Umweltgruppen bleiben vorsichtig und wollen konkrete Ziele und Durchsetzungsmechanismen, die in jedem Vertrag verankert sind, um die Rechenschaftspflicht sicherzustellen.
„Wir betrachten etwas, das rechtlich bindend ist und Konsequenzen hat, und nicht nur einen Vertrag, den die Menschen unterschreiben können … aber nicht die Zähne haben, zurückzubeißen“, sagte Erastus Ooko von Greenpeace Africa.
„Bereit für Veränderung“
Einige der weltweit größten Kunststoffhersteller haben ebenfalls ihre Unterstützung für ein Abkommen zum Ausdruck gebracht, sagen jedoch, dass das Verbot bestimmter Materialien zu Unterbrechungen der Lieferkette führen und Verbesserungen beim Recycling behindern würde.

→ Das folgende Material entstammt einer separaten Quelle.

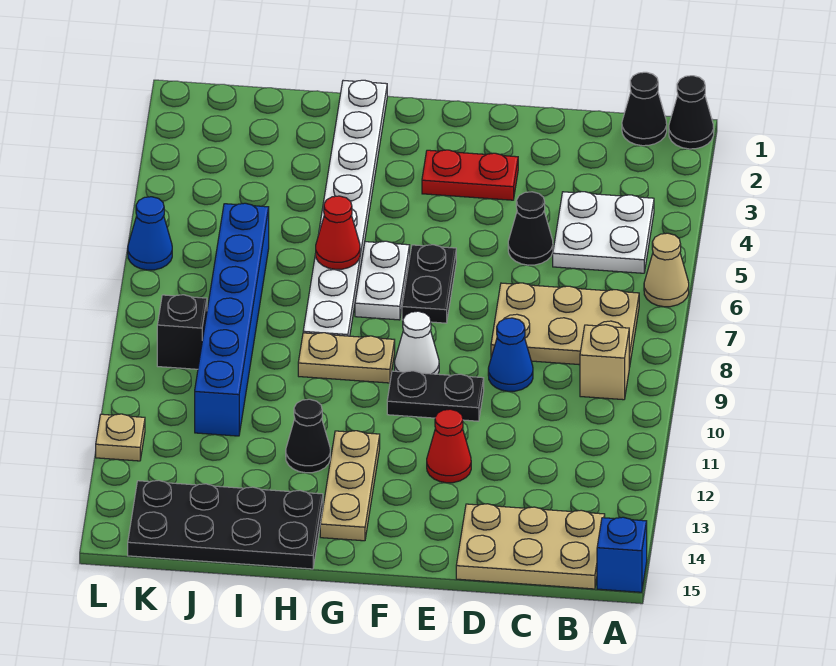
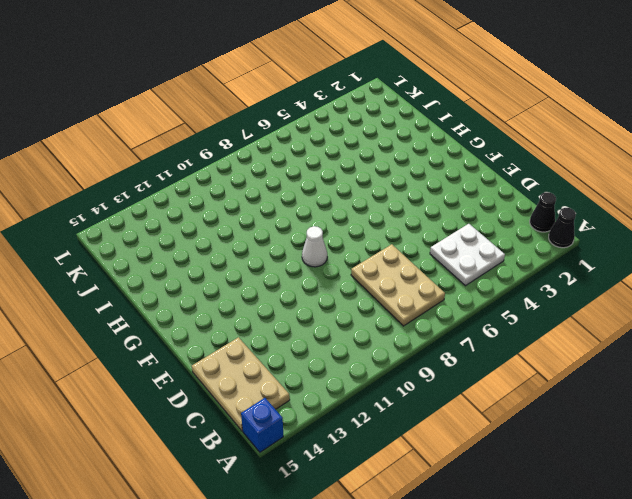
none -> tan 1x1 cone [644,233,689,307]
none -> tan 1x1 brick [580,325,629,400]
none -> black 1x1 cone [508,192,553,265]

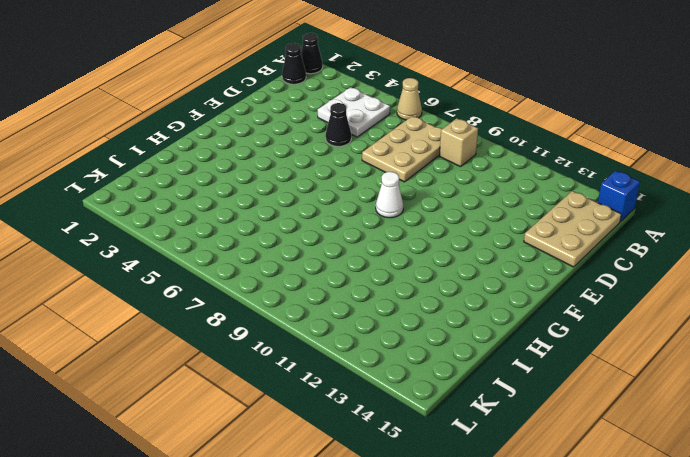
none -> blue 1x1 cone [488,318,533,391]
none -> red 1x2 plate [422,150,518,200]
none -> black 1x2 plate [387,371,484,421]

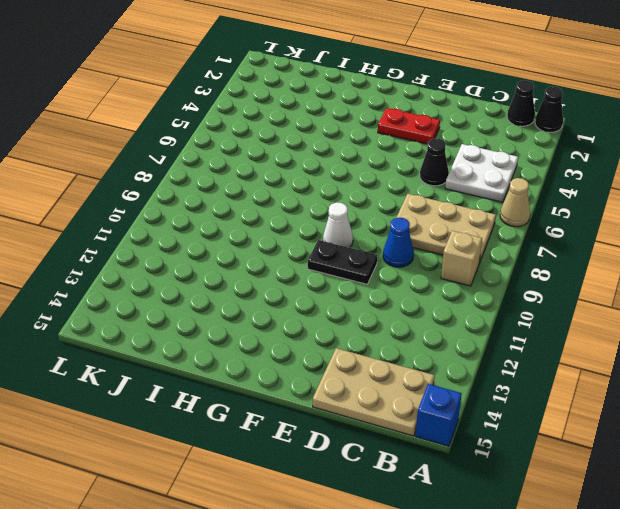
none -> red 1x1 cone [427,409,471,483]
none -> black 1x2 plate [402,245,456,323]
none -> white 1x2 plate [355,241,410,320]

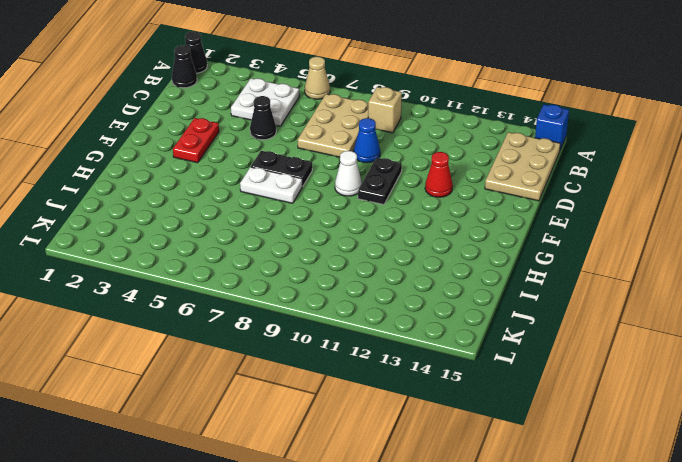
none -> tan 1x2 plate [298,333,395,383]
none -> tan 1x3 plate [320,431,380,541]
none -> white 1x8 plate [303,80,387,336]

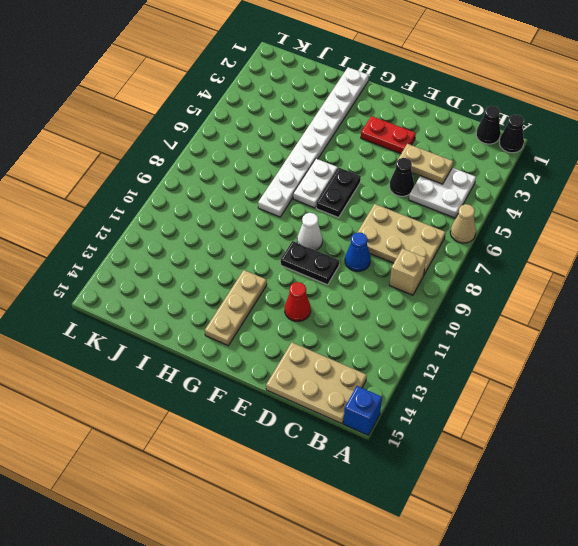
tan 1x2 plate [398,144,453,184] -> tan 1x2 plate moved to [298,333,395,383]
none -> black 1x1 cone [286,399,330,473]
none -> black 2x4 plate [128,480,323,569]
none -> blue 1x6 brick [195,203,269,436]

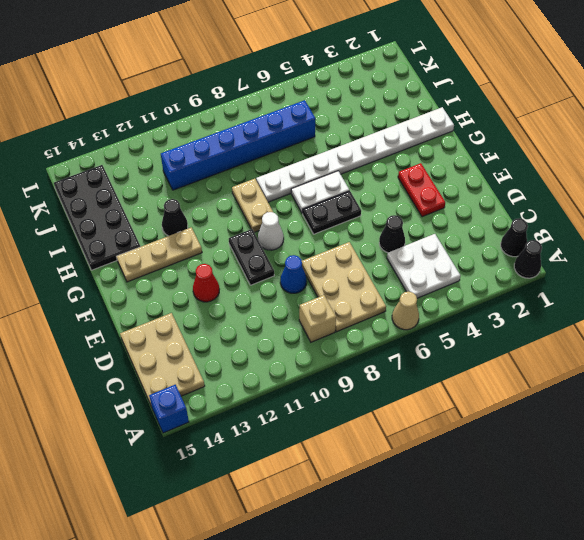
none -> black 1x1 brick [157,295,207,369]
none -> blue 1x1 cone [128,197,172,270]
none -> tan 1x1 plate [96,414,145,461]

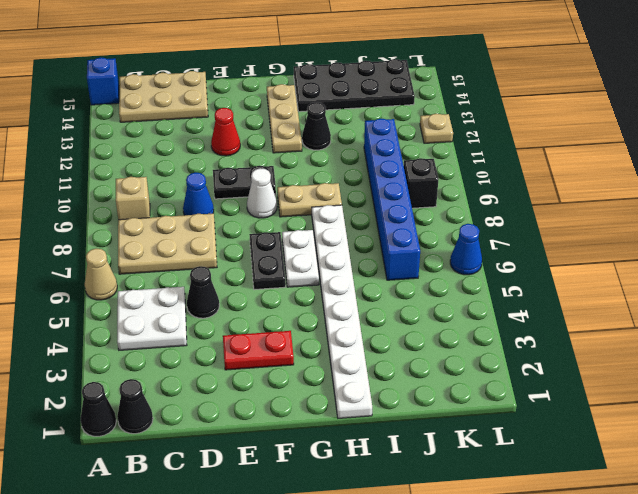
none -> red 1x1 cone [316,196,360,269]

Umweltgruppen haben davor gewarnt, dass Plastikgiganten versuchen würden, die Gespräche in Nairobi von festen Zusagen abzulenken, die darauf abzielen, Unternehmen dazu zu bringen, weniger Plastik herzustellen.
Zwei der Vertragsvorschläge verfolgen einen „Source to Sea“-Ansatz: Sie zielen nicht nur auf Müll in Ozeanen und Deponien ab, sondern auch auf die Verschmutzung durch die Herstellung von neuem Kunststoff aus fossilen Brennstoffen.
Diese Vorschläge – einer von Ruanda und Peru und der andere von Japan gesponsert – haben breite Unterstützung und werden zusammengeführt, um einen Konsens zu erzielen, sagten Quellen mit enger Kenntnis der Verhandlungen in Nairobi.
Ein dritter Vorschlag aus Indien – der freiwillige Maßnahmen forderte – findet keine breite Unterstützung.
„Ich denke, die Welt ist bereit für eine Veränderung in der Art und Weise, wie wir mit Plastik umgehen“, sagte Marco Lambertini, Generaldirektor des WWF.